## About this exercise:
In the listing that follows, count the lines that include "Created", and answer with the total alone.

## Extracted entries:
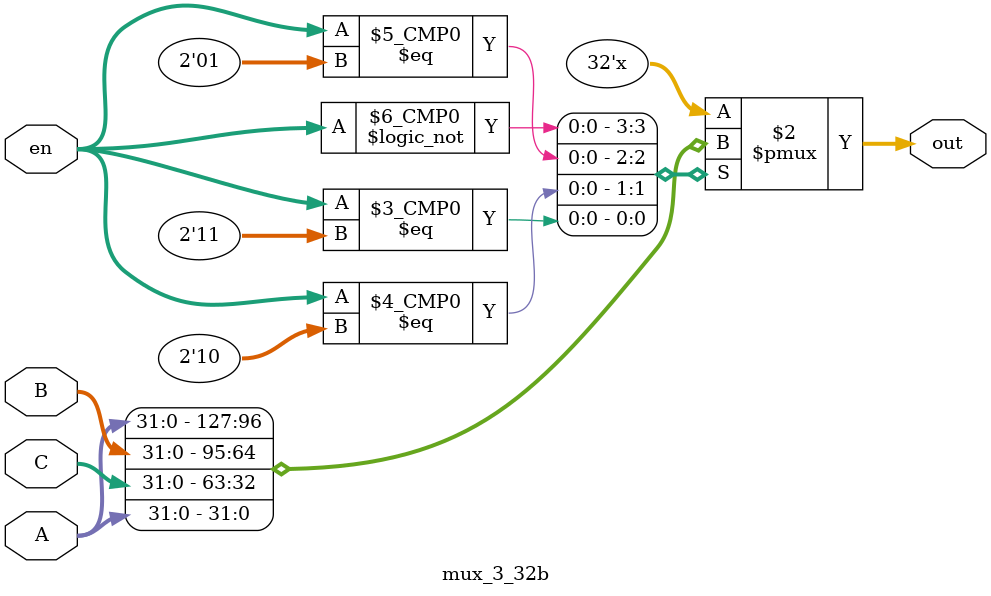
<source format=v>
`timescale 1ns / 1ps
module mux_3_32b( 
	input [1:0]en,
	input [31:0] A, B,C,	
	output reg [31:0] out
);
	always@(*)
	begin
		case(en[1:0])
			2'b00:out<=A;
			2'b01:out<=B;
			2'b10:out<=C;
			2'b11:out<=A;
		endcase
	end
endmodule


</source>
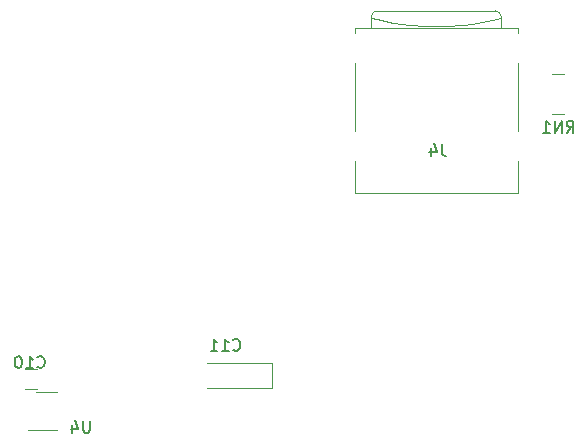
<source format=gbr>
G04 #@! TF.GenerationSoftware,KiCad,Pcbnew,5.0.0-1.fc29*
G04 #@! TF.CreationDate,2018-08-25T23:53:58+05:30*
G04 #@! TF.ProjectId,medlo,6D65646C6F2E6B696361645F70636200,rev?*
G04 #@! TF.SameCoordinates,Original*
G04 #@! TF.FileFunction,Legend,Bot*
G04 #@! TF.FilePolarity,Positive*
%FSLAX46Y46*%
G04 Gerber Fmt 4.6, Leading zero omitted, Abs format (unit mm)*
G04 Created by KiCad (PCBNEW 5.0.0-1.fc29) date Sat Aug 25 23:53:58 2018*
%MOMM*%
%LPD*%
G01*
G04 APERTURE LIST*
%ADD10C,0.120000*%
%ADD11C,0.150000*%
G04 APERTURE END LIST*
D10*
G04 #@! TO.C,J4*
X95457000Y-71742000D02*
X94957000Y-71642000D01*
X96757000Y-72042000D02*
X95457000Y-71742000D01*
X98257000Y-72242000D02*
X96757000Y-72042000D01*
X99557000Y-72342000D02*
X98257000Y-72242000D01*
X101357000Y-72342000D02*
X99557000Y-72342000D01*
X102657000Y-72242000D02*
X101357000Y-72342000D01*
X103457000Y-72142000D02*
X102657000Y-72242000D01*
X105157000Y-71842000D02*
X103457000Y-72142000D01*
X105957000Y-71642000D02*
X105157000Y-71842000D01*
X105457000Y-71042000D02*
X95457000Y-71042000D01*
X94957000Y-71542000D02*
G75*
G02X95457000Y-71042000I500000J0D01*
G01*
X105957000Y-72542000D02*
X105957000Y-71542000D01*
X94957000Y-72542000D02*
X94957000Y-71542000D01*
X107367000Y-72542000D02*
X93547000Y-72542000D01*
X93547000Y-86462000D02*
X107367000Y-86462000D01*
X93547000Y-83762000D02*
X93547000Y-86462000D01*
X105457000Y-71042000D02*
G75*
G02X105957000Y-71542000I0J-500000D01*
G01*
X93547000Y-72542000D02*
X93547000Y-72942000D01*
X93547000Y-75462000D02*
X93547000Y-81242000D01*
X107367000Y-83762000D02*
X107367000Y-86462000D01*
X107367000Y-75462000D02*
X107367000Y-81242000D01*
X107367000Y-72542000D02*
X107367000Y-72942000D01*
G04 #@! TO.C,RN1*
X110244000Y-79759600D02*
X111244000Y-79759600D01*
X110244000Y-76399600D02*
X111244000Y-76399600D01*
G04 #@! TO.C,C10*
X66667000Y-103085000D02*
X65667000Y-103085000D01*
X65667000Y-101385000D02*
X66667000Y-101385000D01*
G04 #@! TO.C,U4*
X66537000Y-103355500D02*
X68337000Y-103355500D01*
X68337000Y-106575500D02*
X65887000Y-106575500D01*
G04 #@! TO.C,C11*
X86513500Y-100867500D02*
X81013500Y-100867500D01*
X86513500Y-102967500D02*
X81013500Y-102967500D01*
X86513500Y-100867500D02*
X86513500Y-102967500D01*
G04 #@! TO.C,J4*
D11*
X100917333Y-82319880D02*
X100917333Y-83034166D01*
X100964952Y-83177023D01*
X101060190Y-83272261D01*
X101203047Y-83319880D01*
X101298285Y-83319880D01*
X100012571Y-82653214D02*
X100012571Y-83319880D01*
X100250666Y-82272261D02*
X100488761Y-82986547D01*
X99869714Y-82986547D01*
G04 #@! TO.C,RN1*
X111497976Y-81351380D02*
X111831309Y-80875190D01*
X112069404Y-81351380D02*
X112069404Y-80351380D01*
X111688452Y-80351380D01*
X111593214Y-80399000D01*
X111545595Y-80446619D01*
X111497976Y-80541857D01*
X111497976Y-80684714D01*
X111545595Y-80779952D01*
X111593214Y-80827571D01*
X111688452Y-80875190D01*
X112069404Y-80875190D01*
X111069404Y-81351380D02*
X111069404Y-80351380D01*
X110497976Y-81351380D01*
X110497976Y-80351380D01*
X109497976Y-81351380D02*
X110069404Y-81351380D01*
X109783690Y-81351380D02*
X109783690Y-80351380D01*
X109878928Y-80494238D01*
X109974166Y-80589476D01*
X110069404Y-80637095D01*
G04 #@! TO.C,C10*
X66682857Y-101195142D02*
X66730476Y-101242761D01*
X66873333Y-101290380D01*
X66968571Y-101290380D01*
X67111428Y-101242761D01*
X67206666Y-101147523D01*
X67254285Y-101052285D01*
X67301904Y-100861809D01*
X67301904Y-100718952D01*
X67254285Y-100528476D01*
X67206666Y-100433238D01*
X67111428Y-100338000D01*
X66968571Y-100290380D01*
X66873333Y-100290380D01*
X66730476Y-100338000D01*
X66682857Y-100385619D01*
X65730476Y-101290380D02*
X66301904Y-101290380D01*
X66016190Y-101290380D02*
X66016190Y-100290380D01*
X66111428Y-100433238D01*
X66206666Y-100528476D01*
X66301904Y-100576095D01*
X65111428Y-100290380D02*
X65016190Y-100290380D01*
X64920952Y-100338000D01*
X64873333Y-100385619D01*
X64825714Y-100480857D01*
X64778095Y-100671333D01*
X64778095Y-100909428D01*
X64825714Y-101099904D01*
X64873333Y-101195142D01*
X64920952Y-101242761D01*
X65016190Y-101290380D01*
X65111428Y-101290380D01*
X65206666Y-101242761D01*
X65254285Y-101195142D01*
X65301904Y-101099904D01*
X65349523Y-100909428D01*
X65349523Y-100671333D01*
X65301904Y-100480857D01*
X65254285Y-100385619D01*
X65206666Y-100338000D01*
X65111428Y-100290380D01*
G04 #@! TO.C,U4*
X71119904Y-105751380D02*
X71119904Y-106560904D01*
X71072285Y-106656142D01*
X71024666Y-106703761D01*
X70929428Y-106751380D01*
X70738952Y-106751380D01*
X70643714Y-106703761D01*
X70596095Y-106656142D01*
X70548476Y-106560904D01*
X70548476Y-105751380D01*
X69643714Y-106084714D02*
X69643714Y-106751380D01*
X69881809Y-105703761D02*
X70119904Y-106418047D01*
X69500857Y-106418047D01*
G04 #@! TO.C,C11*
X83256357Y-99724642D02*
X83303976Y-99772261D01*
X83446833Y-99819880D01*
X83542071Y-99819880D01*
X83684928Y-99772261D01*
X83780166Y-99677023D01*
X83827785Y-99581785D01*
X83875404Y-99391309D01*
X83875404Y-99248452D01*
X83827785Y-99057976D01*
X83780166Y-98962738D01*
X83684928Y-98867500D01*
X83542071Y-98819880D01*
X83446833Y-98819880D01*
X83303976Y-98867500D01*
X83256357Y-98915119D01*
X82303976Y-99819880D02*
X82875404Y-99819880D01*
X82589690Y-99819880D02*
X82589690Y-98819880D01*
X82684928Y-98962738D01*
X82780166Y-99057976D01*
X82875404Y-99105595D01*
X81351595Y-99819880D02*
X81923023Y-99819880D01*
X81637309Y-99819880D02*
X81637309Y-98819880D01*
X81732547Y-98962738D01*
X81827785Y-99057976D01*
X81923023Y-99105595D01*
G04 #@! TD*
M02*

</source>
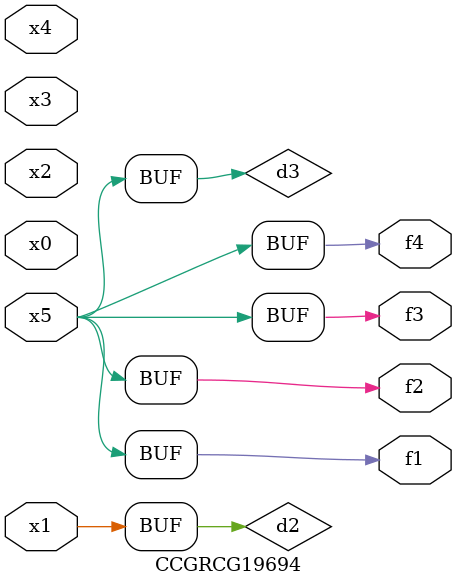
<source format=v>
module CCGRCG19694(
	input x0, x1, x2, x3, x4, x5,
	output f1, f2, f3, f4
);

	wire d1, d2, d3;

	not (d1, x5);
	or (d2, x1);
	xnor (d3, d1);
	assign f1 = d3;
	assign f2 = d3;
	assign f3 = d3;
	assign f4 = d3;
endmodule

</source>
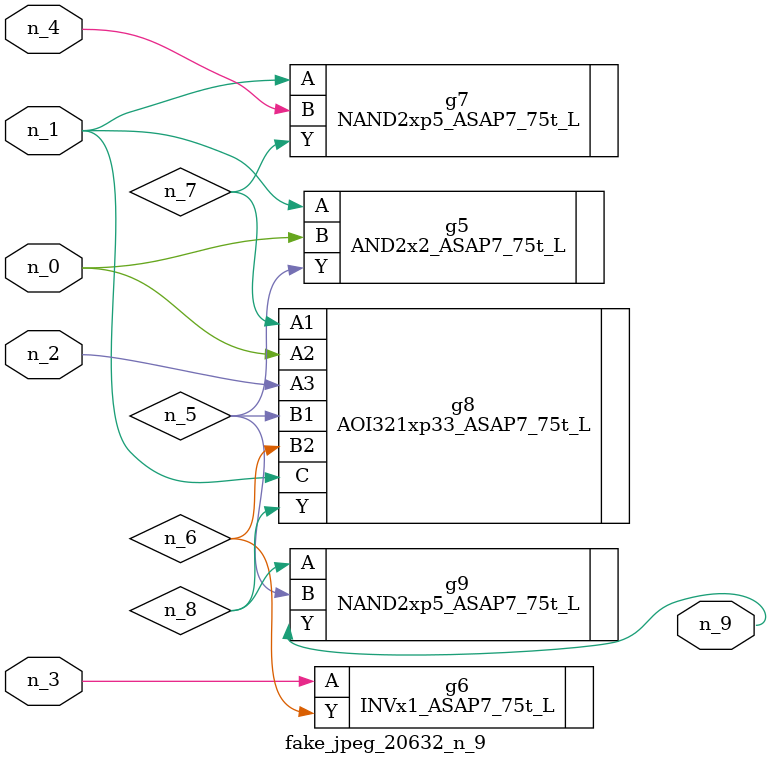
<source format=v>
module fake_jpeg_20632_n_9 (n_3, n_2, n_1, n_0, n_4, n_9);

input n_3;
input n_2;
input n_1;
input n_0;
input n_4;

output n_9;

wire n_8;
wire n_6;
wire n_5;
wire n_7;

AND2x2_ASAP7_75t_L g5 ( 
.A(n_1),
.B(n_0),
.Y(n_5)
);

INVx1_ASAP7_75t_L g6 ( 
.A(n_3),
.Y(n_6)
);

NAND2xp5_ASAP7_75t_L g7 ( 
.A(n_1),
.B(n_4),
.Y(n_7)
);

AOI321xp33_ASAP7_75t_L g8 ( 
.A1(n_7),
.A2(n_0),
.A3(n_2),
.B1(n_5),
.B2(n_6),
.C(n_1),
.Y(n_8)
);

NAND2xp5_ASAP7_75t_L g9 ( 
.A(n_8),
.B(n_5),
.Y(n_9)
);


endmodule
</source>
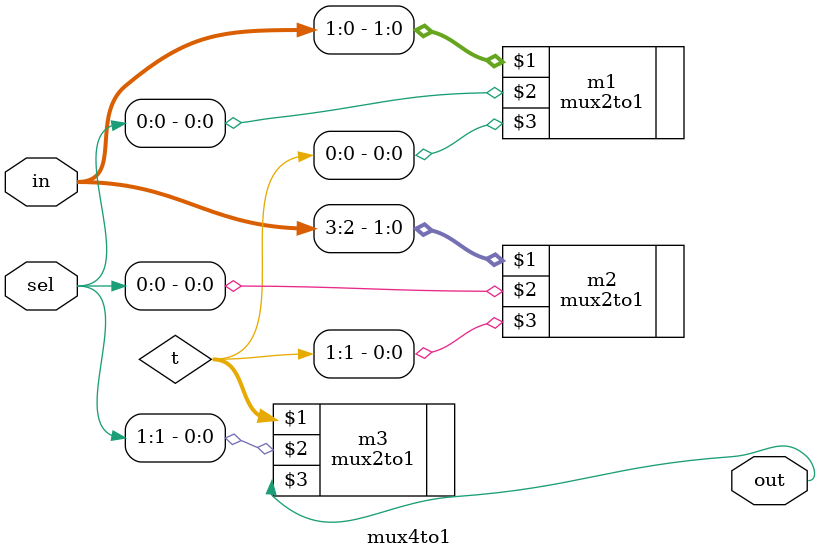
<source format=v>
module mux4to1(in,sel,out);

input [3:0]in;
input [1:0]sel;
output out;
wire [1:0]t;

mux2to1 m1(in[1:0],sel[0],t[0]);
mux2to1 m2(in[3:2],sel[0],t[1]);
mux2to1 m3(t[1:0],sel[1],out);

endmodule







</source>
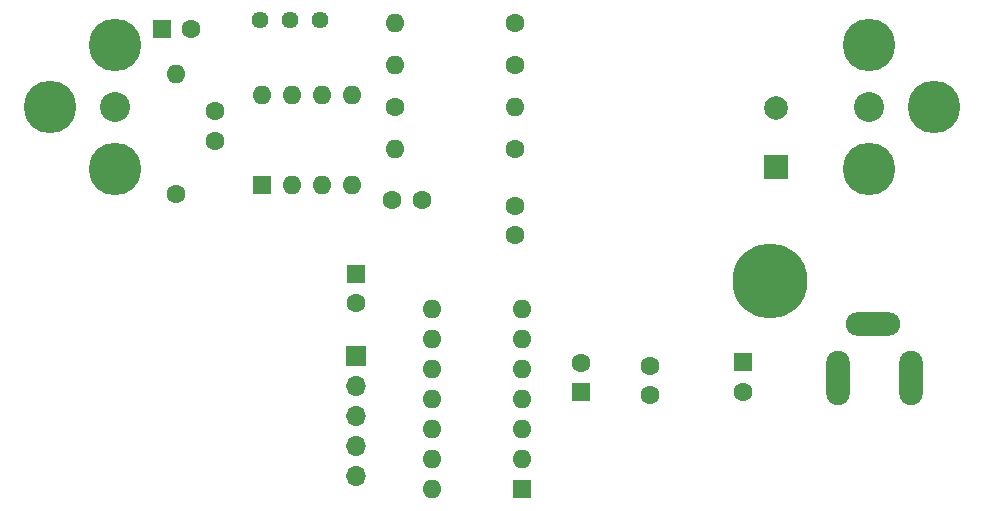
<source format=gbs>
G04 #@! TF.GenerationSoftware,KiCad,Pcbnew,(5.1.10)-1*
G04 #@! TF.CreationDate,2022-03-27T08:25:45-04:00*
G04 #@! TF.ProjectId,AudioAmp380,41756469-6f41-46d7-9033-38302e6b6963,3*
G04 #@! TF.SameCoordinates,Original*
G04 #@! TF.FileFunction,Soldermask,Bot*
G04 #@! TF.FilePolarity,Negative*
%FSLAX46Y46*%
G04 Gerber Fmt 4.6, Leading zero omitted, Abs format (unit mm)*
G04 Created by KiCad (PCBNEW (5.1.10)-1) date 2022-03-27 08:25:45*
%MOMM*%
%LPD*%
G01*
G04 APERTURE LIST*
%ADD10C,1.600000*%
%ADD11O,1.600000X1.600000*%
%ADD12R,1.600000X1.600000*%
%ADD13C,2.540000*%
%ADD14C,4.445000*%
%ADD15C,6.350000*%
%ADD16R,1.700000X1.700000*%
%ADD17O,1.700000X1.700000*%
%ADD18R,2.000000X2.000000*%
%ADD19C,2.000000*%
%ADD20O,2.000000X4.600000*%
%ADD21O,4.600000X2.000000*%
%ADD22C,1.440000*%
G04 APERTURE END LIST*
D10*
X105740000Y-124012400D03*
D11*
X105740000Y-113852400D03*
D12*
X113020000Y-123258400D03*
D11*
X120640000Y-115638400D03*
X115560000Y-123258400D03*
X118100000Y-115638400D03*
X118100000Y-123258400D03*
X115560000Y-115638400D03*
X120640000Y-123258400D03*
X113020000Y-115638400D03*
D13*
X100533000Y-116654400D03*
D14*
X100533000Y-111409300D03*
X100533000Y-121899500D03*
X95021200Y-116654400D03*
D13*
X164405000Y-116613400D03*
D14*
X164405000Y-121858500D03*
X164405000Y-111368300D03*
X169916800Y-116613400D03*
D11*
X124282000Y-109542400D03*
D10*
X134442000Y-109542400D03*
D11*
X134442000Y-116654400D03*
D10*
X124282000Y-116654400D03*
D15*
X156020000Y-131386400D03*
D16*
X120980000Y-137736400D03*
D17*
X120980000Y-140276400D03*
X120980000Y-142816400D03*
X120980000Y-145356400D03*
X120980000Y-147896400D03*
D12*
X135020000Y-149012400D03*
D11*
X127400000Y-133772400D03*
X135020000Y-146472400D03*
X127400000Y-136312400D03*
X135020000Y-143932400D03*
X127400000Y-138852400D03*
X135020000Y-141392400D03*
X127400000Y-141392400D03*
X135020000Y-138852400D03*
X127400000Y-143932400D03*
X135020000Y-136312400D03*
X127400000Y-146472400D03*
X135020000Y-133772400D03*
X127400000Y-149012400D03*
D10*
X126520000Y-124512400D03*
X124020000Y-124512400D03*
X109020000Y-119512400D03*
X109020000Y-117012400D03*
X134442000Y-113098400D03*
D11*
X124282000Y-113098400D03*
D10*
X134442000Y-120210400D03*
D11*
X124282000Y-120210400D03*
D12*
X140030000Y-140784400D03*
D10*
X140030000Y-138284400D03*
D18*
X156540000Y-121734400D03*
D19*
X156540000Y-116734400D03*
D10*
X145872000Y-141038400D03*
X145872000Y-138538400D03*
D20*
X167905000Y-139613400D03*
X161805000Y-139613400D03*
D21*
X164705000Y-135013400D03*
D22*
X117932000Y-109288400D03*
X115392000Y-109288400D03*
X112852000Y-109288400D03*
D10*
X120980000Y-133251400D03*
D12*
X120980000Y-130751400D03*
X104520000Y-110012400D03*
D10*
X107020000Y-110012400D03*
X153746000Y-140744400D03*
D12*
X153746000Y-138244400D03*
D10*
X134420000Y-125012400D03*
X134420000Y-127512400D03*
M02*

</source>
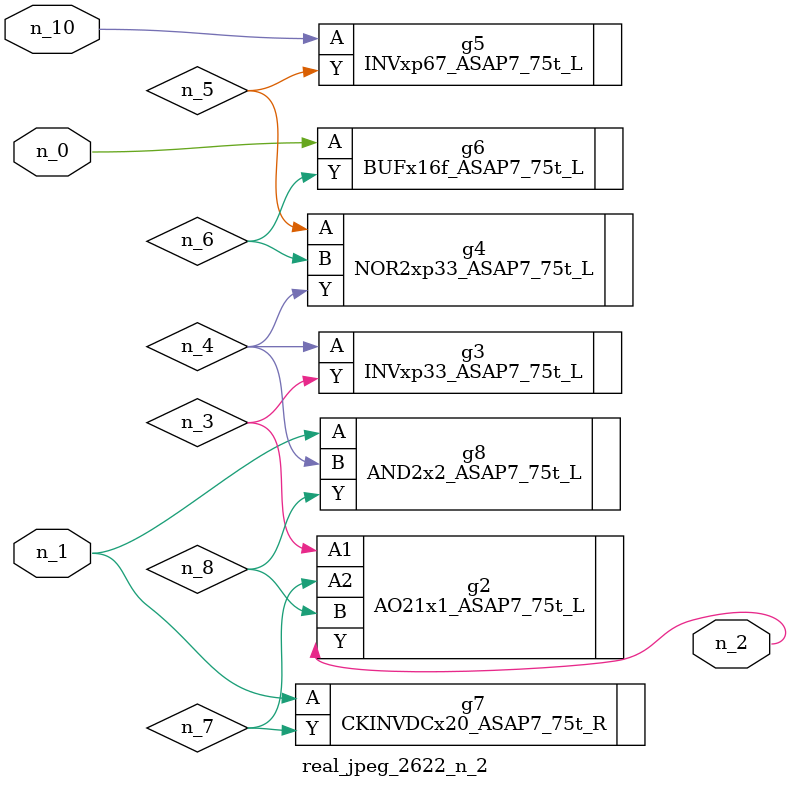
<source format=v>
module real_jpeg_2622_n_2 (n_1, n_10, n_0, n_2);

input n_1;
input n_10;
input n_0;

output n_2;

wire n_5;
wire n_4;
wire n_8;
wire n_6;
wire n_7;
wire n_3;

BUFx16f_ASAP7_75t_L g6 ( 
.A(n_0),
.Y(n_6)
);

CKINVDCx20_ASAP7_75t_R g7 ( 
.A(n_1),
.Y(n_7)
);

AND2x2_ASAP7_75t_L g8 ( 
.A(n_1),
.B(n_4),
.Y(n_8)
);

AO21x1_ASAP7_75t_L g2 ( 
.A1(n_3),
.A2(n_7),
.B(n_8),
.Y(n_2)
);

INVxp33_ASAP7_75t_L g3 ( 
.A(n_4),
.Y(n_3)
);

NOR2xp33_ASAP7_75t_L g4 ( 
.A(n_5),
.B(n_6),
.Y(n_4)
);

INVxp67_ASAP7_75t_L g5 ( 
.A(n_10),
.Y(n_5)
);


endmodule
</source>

## The completed task:
2